§ **Dataset excerpts**:
+---+

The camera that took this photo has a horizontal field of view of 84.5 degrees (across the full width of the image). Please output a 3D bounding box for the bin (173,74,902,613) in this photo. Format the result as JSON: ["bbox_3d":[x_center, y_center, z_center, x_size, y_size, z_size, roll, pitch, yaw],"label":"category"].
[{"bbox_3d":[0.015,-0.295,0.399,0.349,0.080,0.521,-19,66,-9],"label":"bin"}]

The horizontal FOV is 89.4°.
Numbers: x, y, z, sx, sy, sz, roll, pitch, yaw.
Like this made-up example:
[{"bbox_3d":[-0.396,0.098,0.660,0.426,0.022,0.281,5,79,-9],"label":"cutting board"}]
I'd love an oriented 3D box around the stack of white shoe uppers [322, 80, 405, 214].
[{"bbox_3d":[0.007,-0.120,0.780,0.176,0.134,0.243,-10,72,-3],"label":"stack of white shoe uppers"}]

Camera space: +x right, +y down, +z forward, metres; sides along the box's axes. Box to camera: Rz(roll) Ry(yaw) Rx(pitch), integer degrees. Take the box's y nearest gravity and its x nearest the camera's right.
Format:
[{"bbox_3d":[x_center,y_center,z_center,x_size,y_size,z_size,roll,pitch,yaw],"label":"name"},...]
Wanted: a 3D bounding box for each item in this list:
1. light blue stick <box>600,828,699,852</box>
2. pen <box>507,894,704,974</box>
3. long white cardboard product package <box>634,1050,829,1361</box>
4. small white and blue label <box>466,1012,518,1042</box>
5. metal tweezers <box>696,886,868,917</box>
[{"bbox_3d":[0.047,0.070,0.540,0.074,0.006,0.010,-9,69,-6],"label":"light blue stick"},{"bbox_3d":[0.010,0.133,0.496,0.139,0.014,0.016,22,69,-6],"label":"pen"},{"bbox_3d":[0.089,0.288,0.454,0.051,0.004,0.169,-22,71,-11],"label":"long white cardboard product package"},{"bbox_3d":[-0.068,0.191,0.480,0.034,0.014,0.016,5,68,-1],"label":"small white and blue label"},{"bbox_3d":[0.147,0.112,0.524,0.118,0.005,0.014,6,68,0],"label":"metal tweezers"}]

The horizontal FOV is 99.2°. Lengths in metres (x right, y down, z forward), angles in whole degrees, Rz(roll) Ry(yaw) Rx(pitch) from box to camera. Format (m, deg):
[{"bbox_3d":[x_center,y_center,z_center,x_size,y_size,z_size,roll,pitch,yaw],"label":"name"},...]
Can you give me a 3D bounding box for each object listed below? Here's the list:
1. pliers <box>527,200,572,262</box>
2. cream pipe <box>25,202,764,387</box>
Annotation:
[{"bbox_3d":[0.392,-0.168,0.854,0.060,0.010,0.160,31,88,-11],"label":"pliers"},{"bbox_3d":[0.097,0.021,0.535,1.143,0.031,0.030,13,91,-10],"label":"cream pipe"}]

+---+

§ **Work instructions**: Please write out the entries exactly, keeping every line intact.

§ **Completed exercise**:
The camera that took this photo has a horizontal field of view of 84.5 degrees (across the full width of the image). Please output a 3D bounding box for the bin (173,74,902,613) in this photo. Format the result as JSON: ["bbox_3d":[x_center, y_center, z_center, x_size, y_size, z_size, roll, pitch, yaw],"label":"category"].
[{"bbox_3d":[0.015,-0.295,0.399,0.349,0.080,0.521,-19,66,-9],"label":"bin"}]

The horizontal FOV is 89.4°.
Numbers: x, y, z, sx, sy, sz, roll, pitch, yaw.
Like this made-up example:
[{"bbox_3d":[-0.396,0.098,0.660,0.426,0.022,0.281,5,79,-9],"label":"cutting board"}]
I'd love an oriented 3D box around the stack of white shoe uppers [322, 80, 405, 214].
[{"bbox_3d":[0.007,-0.120,0.780,0.176,0.134,0.243,-10,72,-3],"label":"stack of white shoe uppers"}]

Camera space: +x right, +y down, +z forward, metres; sides along the box's axes. Box to camera: Rz(roll) Ry(yaw) Rx(pitch), integer degrees. Take the box's y nearest gravity and its x nearest the camera's right.
Format:
[{"bbox_3d":[x_center,y_center,z_center,x_size,y_size,z_size,roll,pitch,yaw],"label":"name"},...]
Wanted: a 3D bounding box for each item in this list:
1. light blue stick <box>600,828,699,852</box>
2. pen <box>507,894,704,974</box>
3. long white cardboard product package <box>634,1050,829,1361</box>
4. small white and blue label <box>466,1012,518,1042</box>
5. metal tweezers <box>696,886,868,917</box>
[{"bbox_3d":[0.047,0.070,0.540,0.074,0.006,0.010,-9,69,-6],"label":"light blue stick"},{"bbox_3d":[0.010,0.133,0.496,0.139,0.014,0.016,22,69,-6],"label":"pen"},{"bbox_3d":[0.089,0.288,0.454,0.051,0.004,0.169,-22,71,-11],"label":"long white cardboard product package"},{"bbox_3d":[-0.068,0.191,0.480,0.034,0.014,0.016,5,68,-1],"label":"small white and blue label"},{"bbox_3d":[0.147,0.112,0.524,0.118,0.005,0.014,6,68,0],"label":"metal tweezers"}]

The horizontal FOV is 99.2°. Lengths in metres (x right, y down, z forward), angles in whole degrees, Rz(roll) Ry(yaw) Rx(pitch) from box to camera. Format (m, deg):
[{"bbox_3d":[x_center,y_center,z_center,x_size,y_size,z_size,roll,pitch,yaw],"label":"name"},...]
Can you give me a 3D bounding box for each object listed below? Here's the list:
1. pliers <box>527,200,572,262</box>
2. cream pipe <box>25,202,764,387</box>
Annotation:
[{"bbox_3d":[0.392,-0.168,0.854,0.060,0.010,0.160,31,88,-11],"label":"pliers"},{"bbox_3d":[0.097,0.021,0.535,1.143,0.031,0.030,13,91,-10],"label":"cream pipe"}]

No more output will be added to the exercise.